Op de middelbare school speelde ik tijdens saaie biologielessen soms galgje met een klasgenoot.

Als de leraar ons betrapte, hadden we het verweer dat we goed bezig waren: het galgjewoord ging altijd over de lesstof. Zo kwam het dat mijn klasgenoot een keer 22 streepjes zette.

‘E’, raadde ik. Drie letters goed. ‘_ e _ _ _ _ _ _ _ _ _ _ _ _ e _ _ e _ _ _ _ ’ stond er nu.

De ‘a’ leverde geen punten op, de ‘n’ kwam twee keer voor (plek 11 en 17), evenals de ‘o’ (op 4 en 10). Pas bij de ‘u’ begon het me te dagen: _ e _ o _ _ _ _ _ o n _ _ _ e _ n e _ u u _.

‘Desoxyribonucleïnezuur!’, riep ik triomfantelijk door de klas. De docent keek verstoord op — hij was net iets aan het uitleggen over het endoplasmatisch reticulum — en zei: ‘Heel fijn dat tenminste iemand heeft onthouden waar de afkorting DNA voor staat. Als je straks bij het proefwerk ook nog weet hoe je het spelt, heb je in ieder geval een 1.’

De week erna speelden we geen galgje meer: de leraar had piepschuim, klei, crêpepapier, behangplak en punaises meegenomen. ‘Knutselen jullie maar een mitochondrium, celkern of golgi-systeem’, zei hij.

Molecuulbouwdozen

Toegegeven, ik weet bijna twintig jaar na dato niet meer precies de functie van die verschillende celonderdelen. Maar dat ik me de namen überhaupt nog herinner, is te danken aan het geknutsel tijdens de les. Niet aan mijn schoolboeken. Net zoals ik dankzij galgje weet dat een DNA-keten bestaat uit adenine, cytosine, guanine en thymine.

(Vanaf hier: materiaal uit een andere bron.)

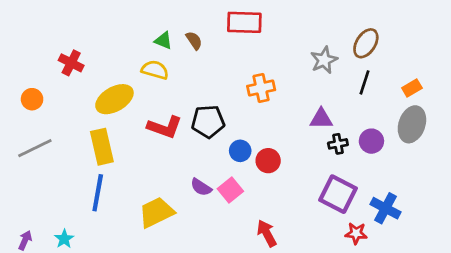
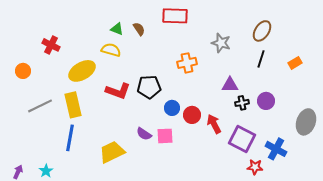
gray star: (324, 60) -> (221, 43), moved, turned -30
gray ellipse: (412, 124) -> (306, 122), moved
gray line: (35, 148) -> (40, 106), moved
pink square: (230, 190) -> (165, 136), turned 36
red arrow: (267, 233) -> (214, 124), moved

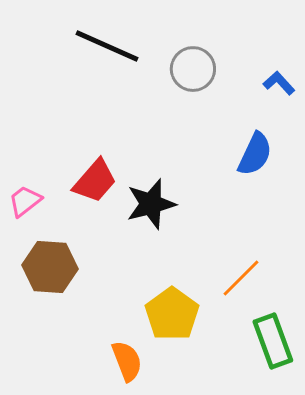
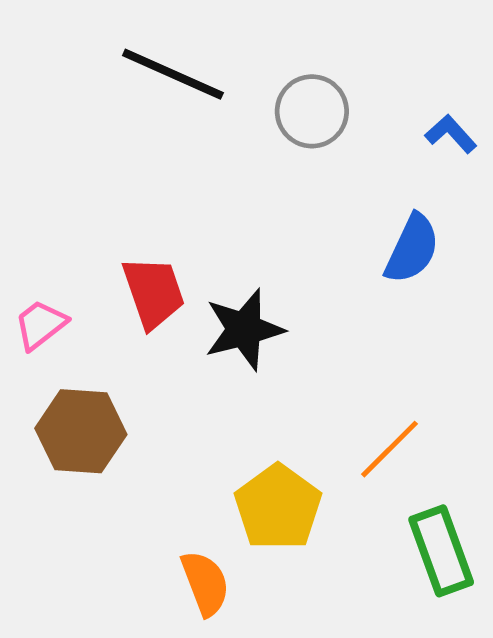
red trapezoid: (95, 181) -> (154, 292), turned -60

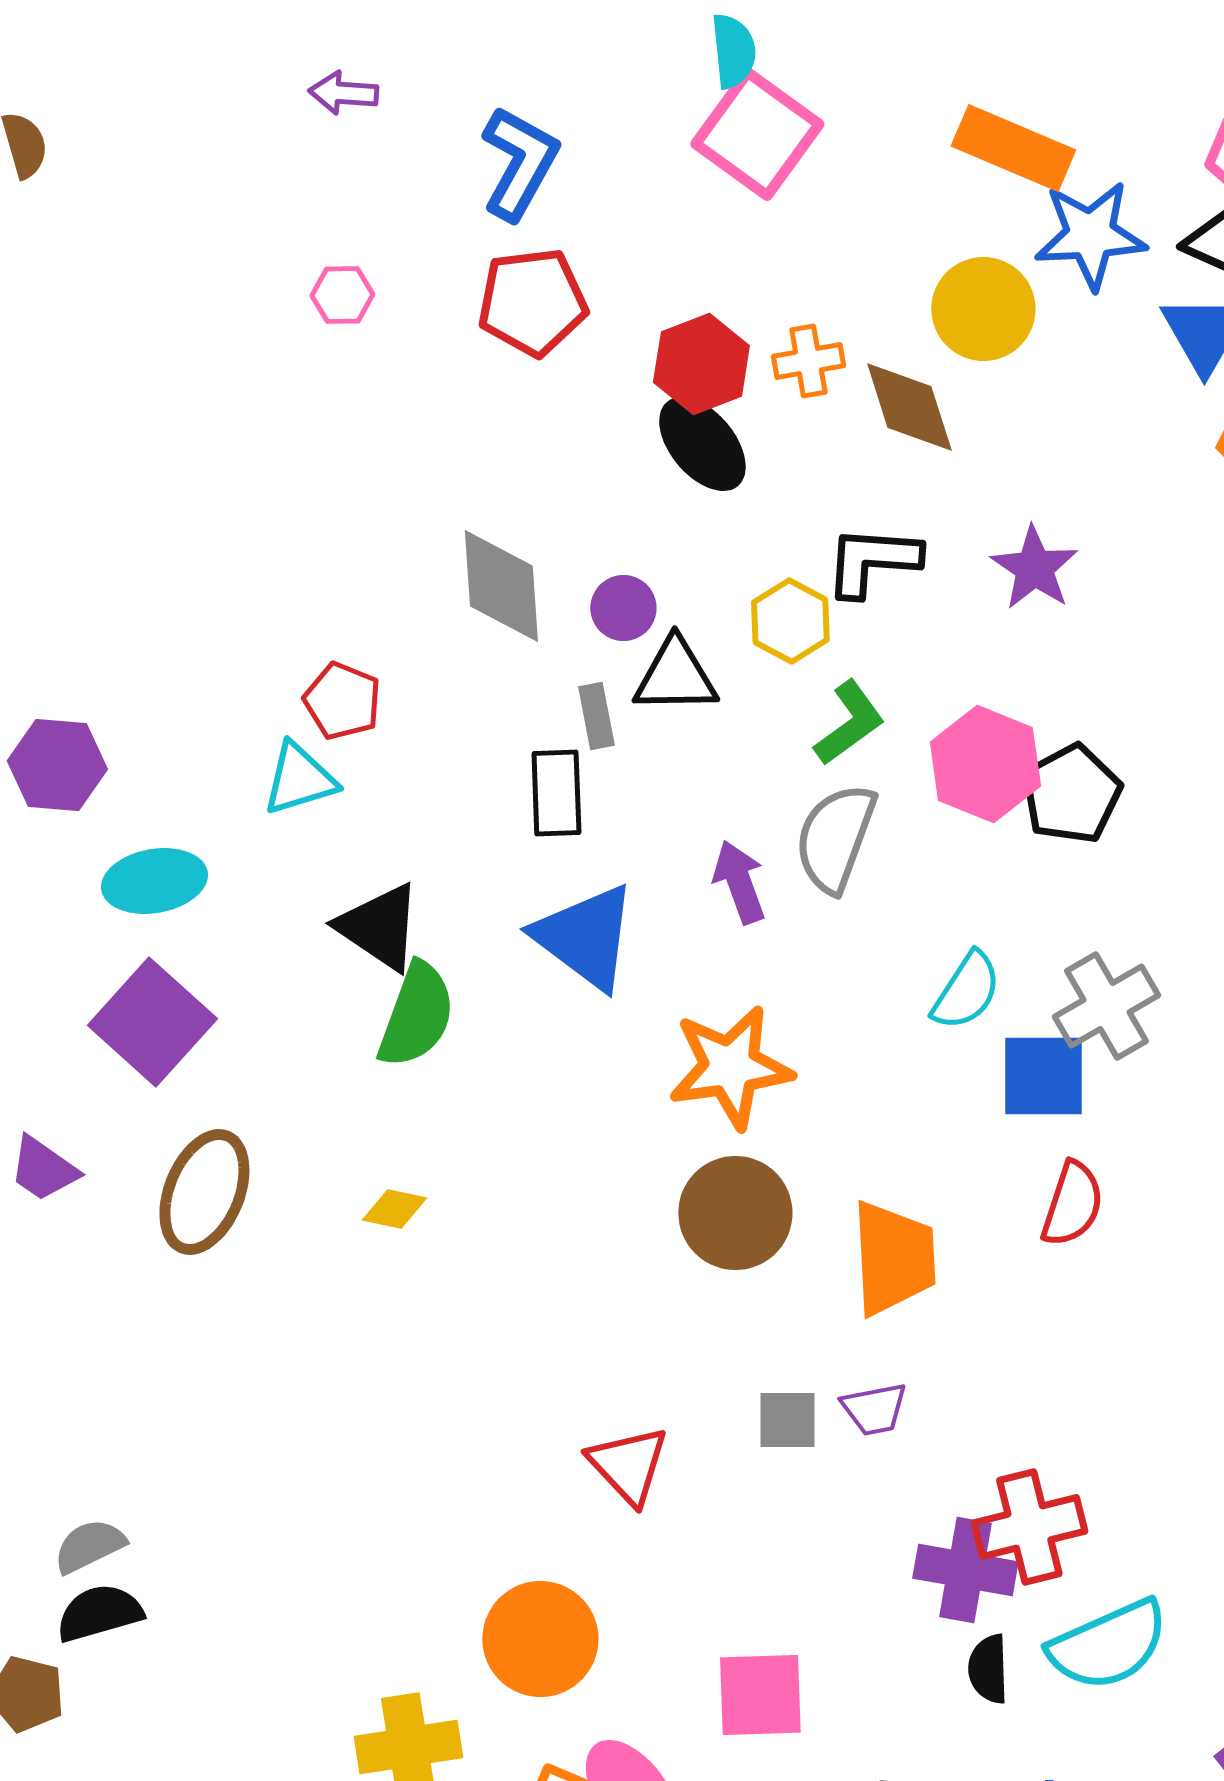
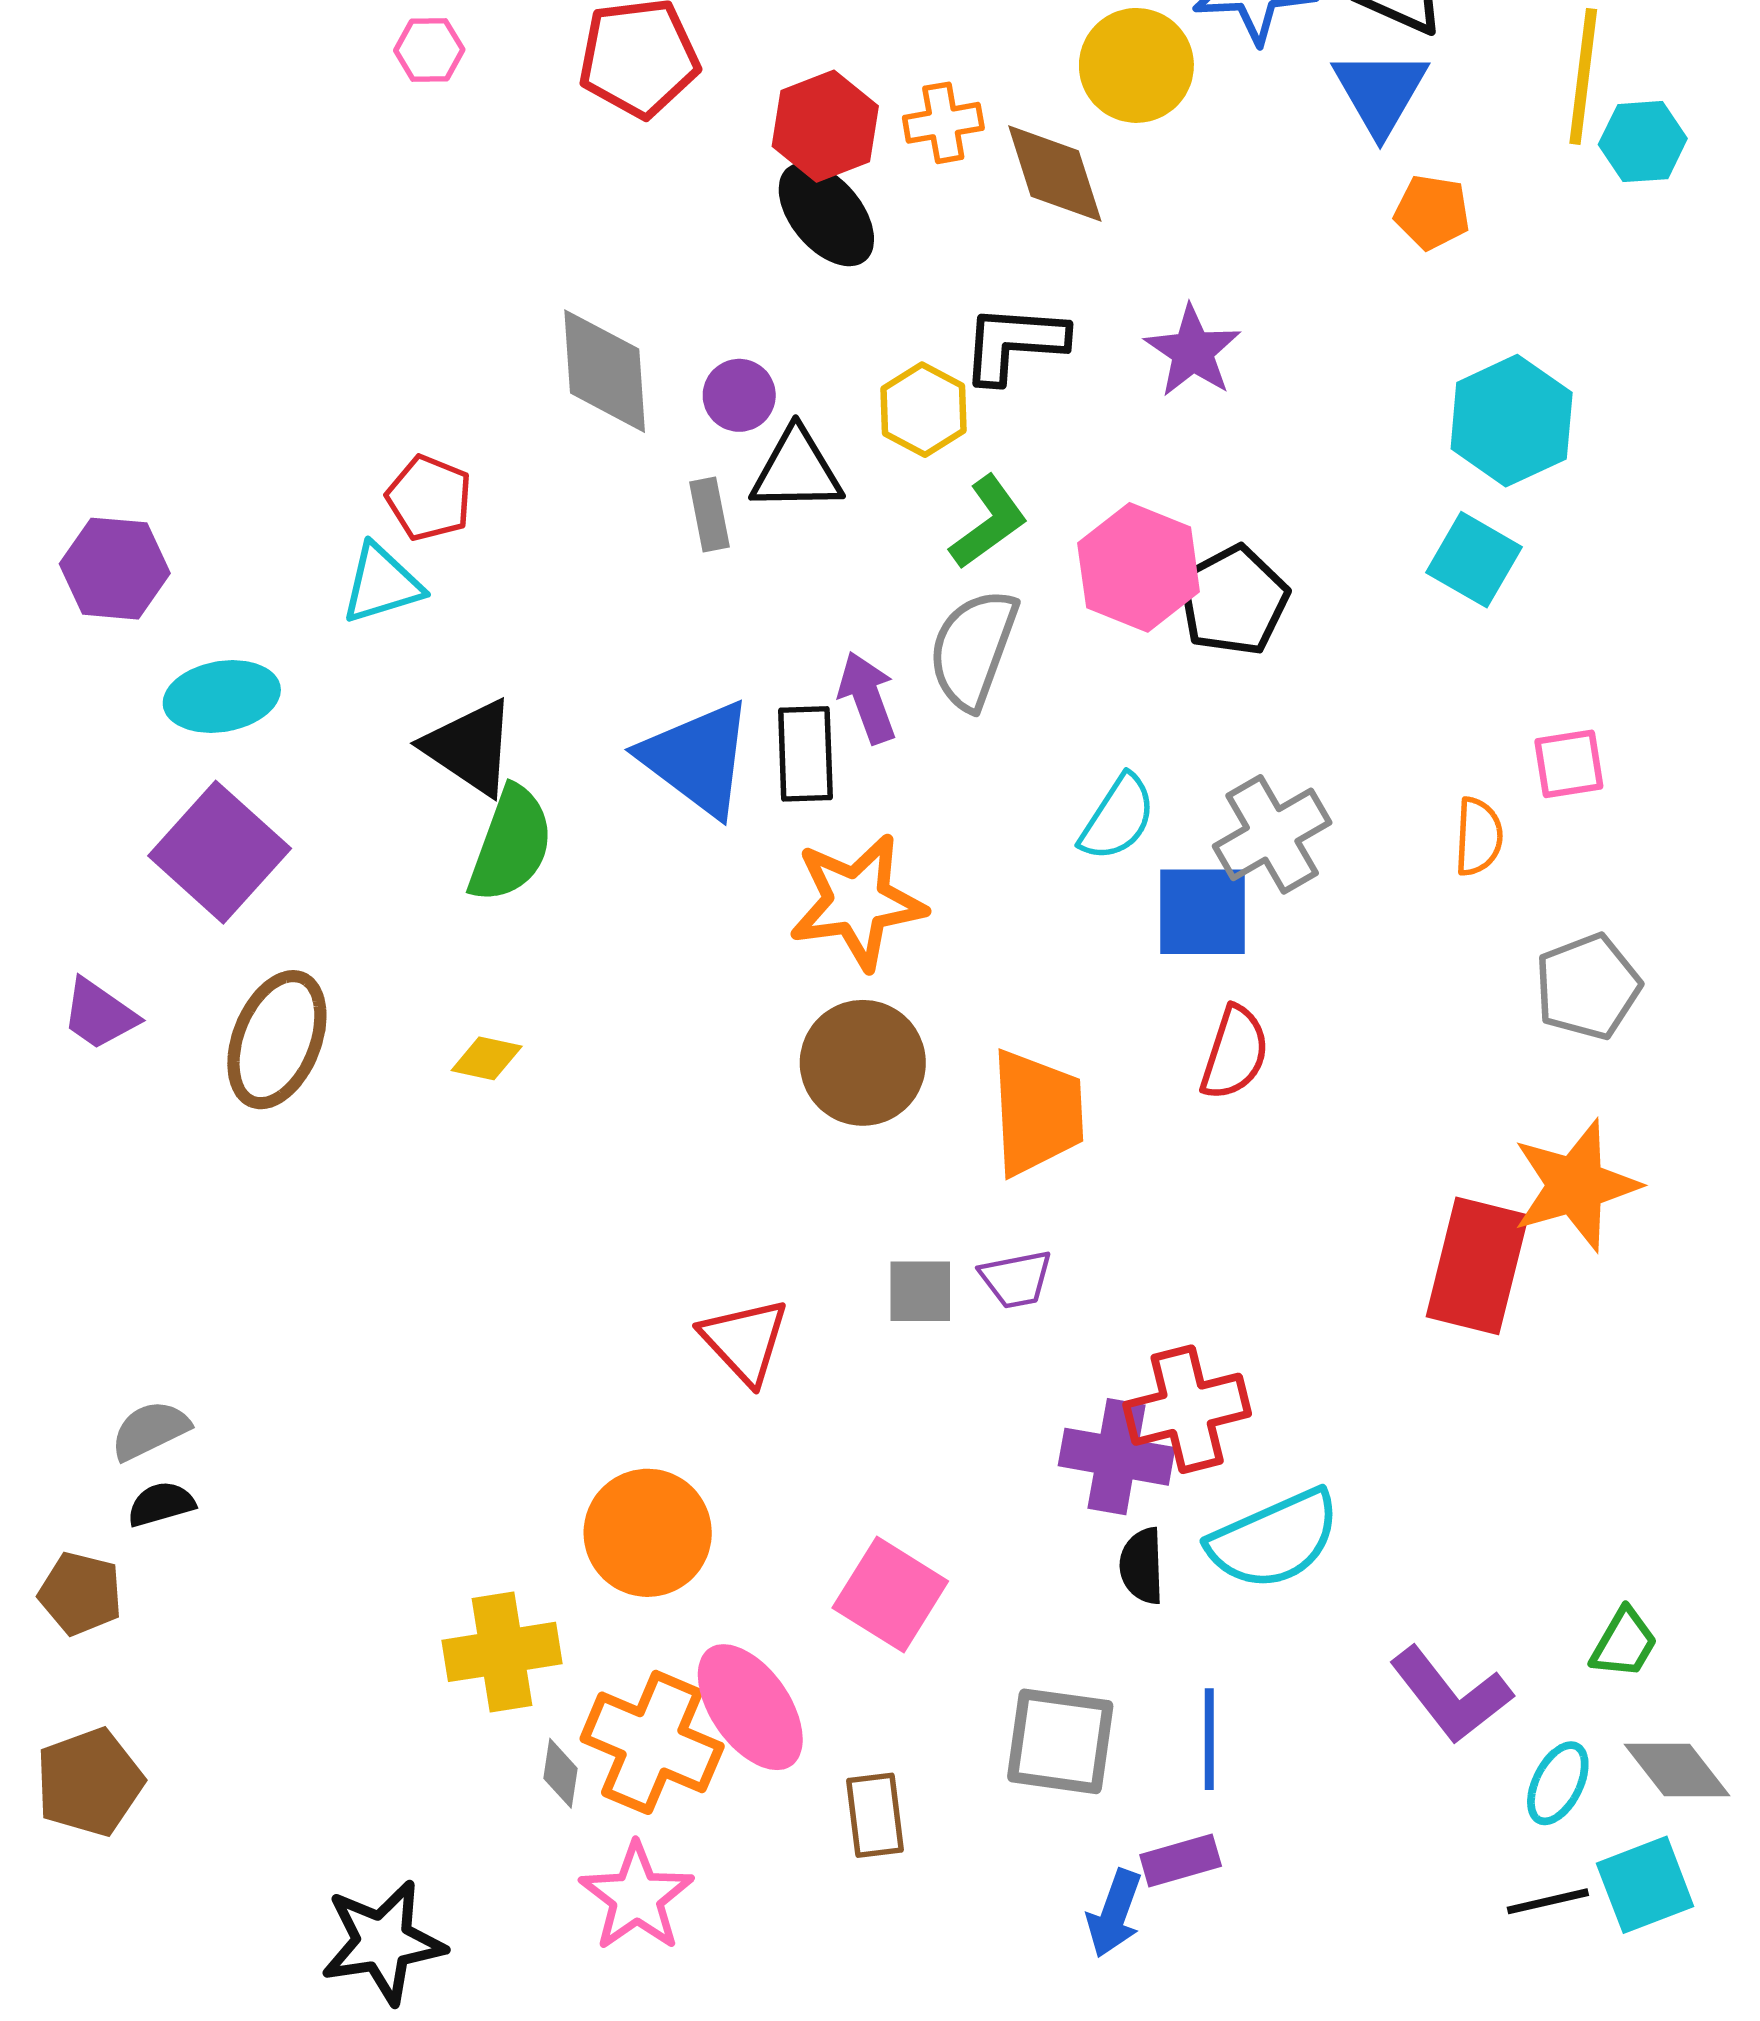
black rectangle: (556, 793) -> (805, 754), moved
black semicircle: (99, 1613) -> (161, 1504), size x0.7
pink square: (760, 1695) -> (890, 1595), turned 34

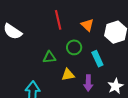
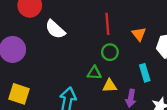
green circle: (74, 47) -> (110, 52), moved
green triangle: (49, 57) -> (94, 73), moved

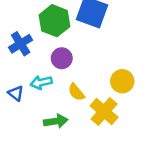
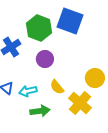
cyan arrow: (41, 82) -> (28, 91), moved

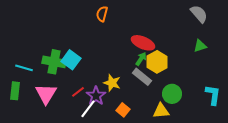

Een paar jaar geleden vulde ik voor de lol wat oude eindexamenvragen in. Naast een 6 voor biologie haalde ik alleen voor scheikunde een voldoende, mede dankzij de molecuulbouwdozen die de leraar ons voorzette, en de proefjes die hij ons liet doen. Dan klopt de regel uit een Kinderen-voor-Kinderen-liedje dus toch: ‘En van spelen leer je lekker toch het meest!’